• Reading text

Some companies, including Salesforce, have proactively adopted these protections for their workers across the country.

While notable, these policies are unevenly distributed to a smattering of workers across the country. The Speak Out Act’s co-sponsors say that broader federal protections are needed to ensure standard protections for workers. Frankel said the legislation was in part inspired by congressional hearings that have highlighted how widespread sexual harassment is. She said lawmakers have heard from tech workers, waitresses, hotel maids, farmworkers and a welder about their experiences with rape and harassment at work.

“This was not just an issue for the movie stars and television stars,” Frankel said.

After these hearings, the need for transparency around workplace harassment emerged as a rare area of bipartisan consensus. In March, President Biden signed a bipartisan bill into law that would end forced arbitration in sexual assault and harassment cases, in which employees waive their rights to sue their employers and are instead required to settle their disputes outside the court. Biden said companies benefit from the lack of transparency around this process, and that it denies survivors of sexual harassment “a voice.” Buck said the new legislation is a “natural” continuation of that work.

• Work to complete
Return the passage on the Speak Out Act and workplace harassment in full, word for word.

• Data provided
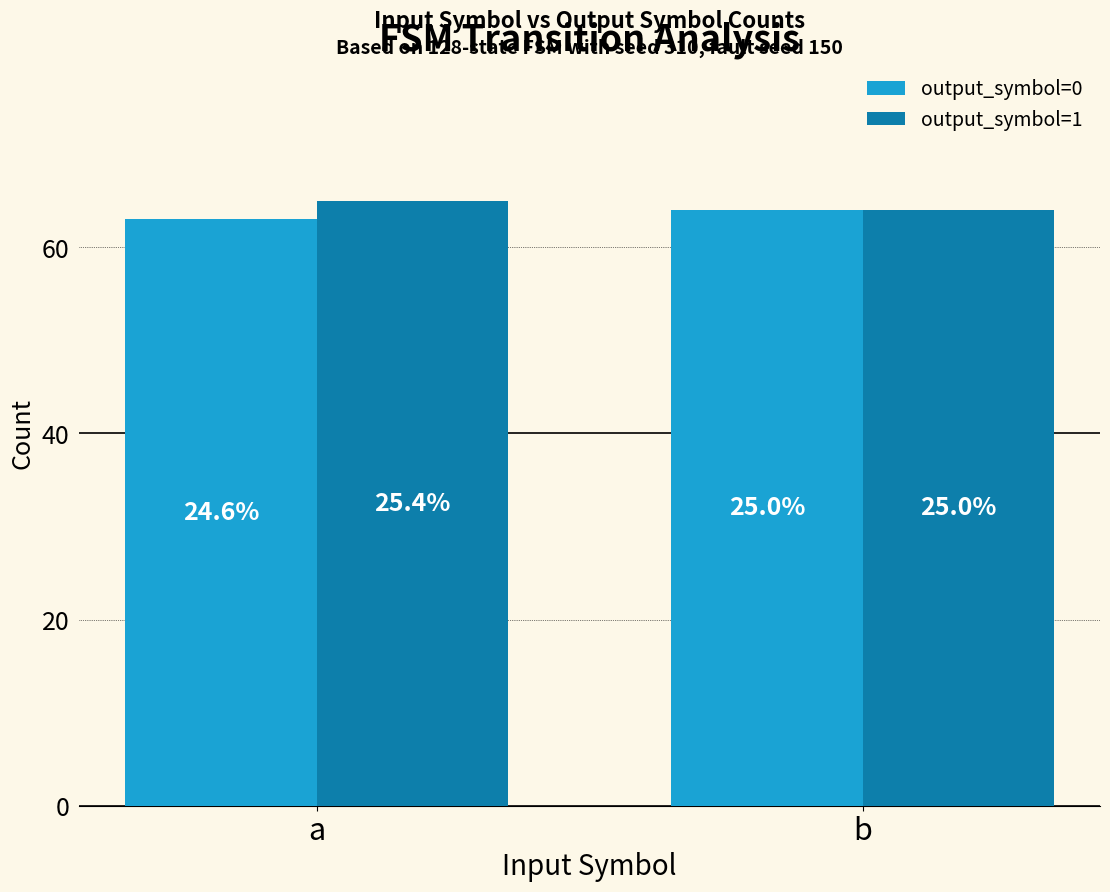

The output_symbol=1 series shows 65 at a. True or false?

True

• Expected answer
Some companies, including Salesforce, have proactively adopted these protections for their workers across the country.

While notable, these policies are unevenly distributed to a smattering of workers across the country. The Speak Out Act’s co-sponsors say that broader federal protections are needed to ensure standard protections for workers. Frankel said the legislation was in part inspired by congressional hearings that have highlighted how widespread sexual harassment is. She said lawmakers have heard from tech workers, waitresses, hotel maids, farmworkers and a welder about their experiences with rape and harassment at work.

“This was not just an issue for the movie stars and television stars,” Frankel said.

After these hearings, the need for transparency around workplace harassment emerged as a rare area of bipartisan consensus. In March, President Biden signed a bipartisan bill into law that would end forced arbitration in sexual assault and harassment cases, in which employees waive their rights to sue their employers and are instead required to settle their disputes outside the court. Biden said companies benefit from the lack of transparency around this process, and that it denies survivors of sexual harassment “a voice.” Buck said the new legislation is a “natural” continuation of that work.